Typical comprehensive whole-body magnetic resonance imaging protocol depicting extensive metastatic bone disease. Clinical details: 73-yr-old man with known prostate cancer recurrence, bone and nodal metastases on abiraterone treatment, and rising prostate-specific antigen (49.9 ng/ml). Restaging examination. Typical comprehensive whole-body magnetic resonance imaging examination undertaken using a 3.0T scanner (45min). (A) Panels 1 and 2: zoomed sagittal T1 weighted (W) turbo spin-echo and sagittal short tau inversion recovery (STIR) images of the spine showing multiple metastases with proximal caudal equina impingement at L1. General narrowing of the lumbar spinal canal due to disc degeneration. Panel 3: coronal T1W gradient-recalled echo (GRE) sequence shows the metastasis at L1 (horizontal arrow) but the deposits in the adjacent vertebrae are less conspicuous. Deposits are visible in the sacrum and in both ischia (slanting arrows). Panel 4: coronal b900 diffusion weighted image (multiplanar reconstruction [MPR]) showing multiple hyperintense foci at the bone metastatic sites (except the left ischium). Panels 5 and 6: b900 three dimensional MIP images with coronal and sagittal projections confirm multiple bone metastases (as dark regions). Note that the dark signal of the brain, spleen, spinal cord, and testicles is a normal finding, as are the small lymph nodes in the neck, axillae, and groin. (B) Zoomed T1W images obtained using the Dixon technique with in-phase (IP), opposed-phase (OP), water only (WO), and fat only (FO) reconstructions at the level of the sacrum.
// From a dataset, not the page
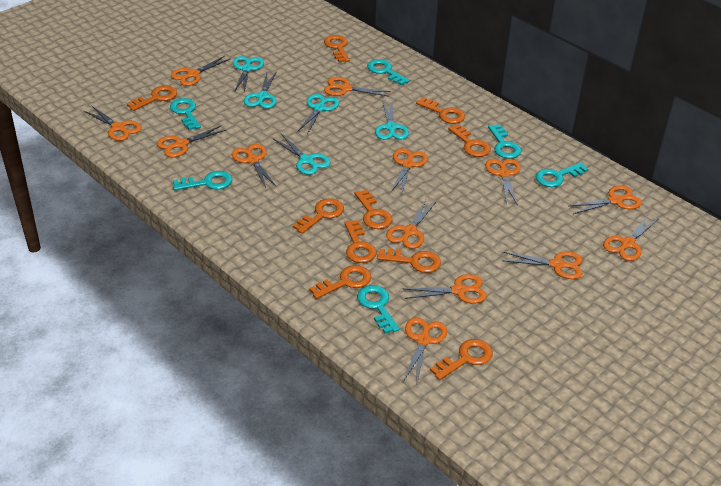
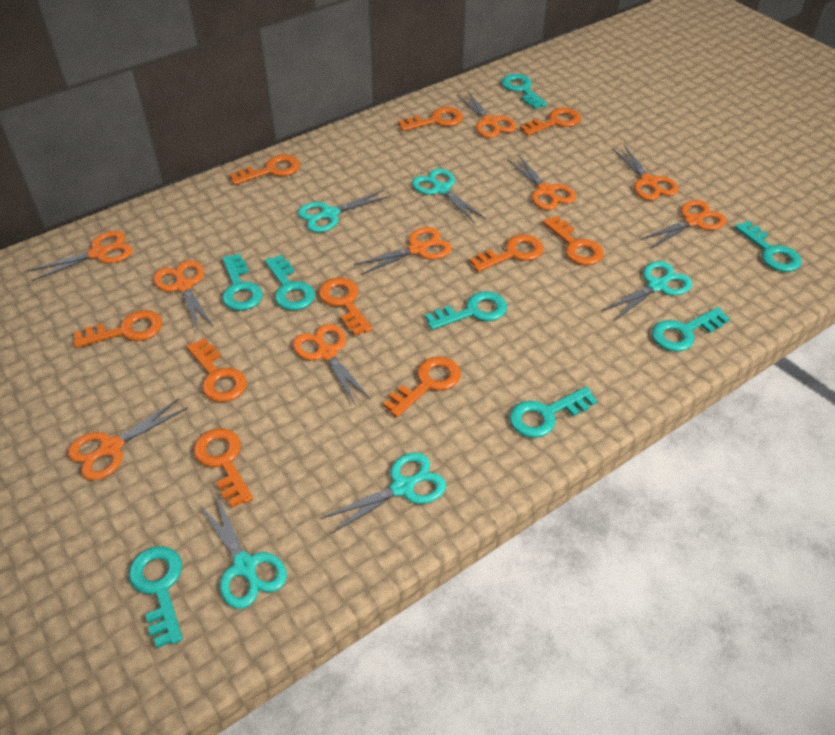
orange scissors: [84,105,142,141] [157,126,226,157] [171,56,230,86] [232,144,277,188] [324,77,391,96] [386,200,436,249] [391,148,428,193] [404,274,487,304] [404,317,447,383] [485,159,520,206] [502,251,583,279] [569,185,642,214] [603,215,658,261] = 13 -> [27,231,133,281] [67,398,188,480] [153,260,214,331] [293,324,371,405] [354,227,452,275] [457,92,516,138] [507,154,576,210] [612,145,679,200] [641,200,726,248] = 9
turquoise key: [170,98,201,130] [173,171,232,190] [357,285,399,334] [367,59,410,85] [488,124,521,159] [535,162,588,187] = 6 -> [128,546,183,648] [222,254,263,311] [265,255,315,310] [425,291,507,330] [501,74,547,109] [510,387,597,438] [652,307,730,352] [734,221,802,272] = 8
Multiple sacral and iliac bone metastases are seen (best depicted on the T1W-IP and FO images; arrows). (C) Zoomed T2W and b900 images in the top row at the same level as B. Increased conspicuity of the metastases on the diffusion weighted b900 image (arrows) due to suppression of the background fat signal. The T1W-fat% (F%) image is calculated using the T1W-wWOand T1W-FO images from B. Small amounts of F are visible with the deposits in the iliac bones on the F% image (arrows on F% image).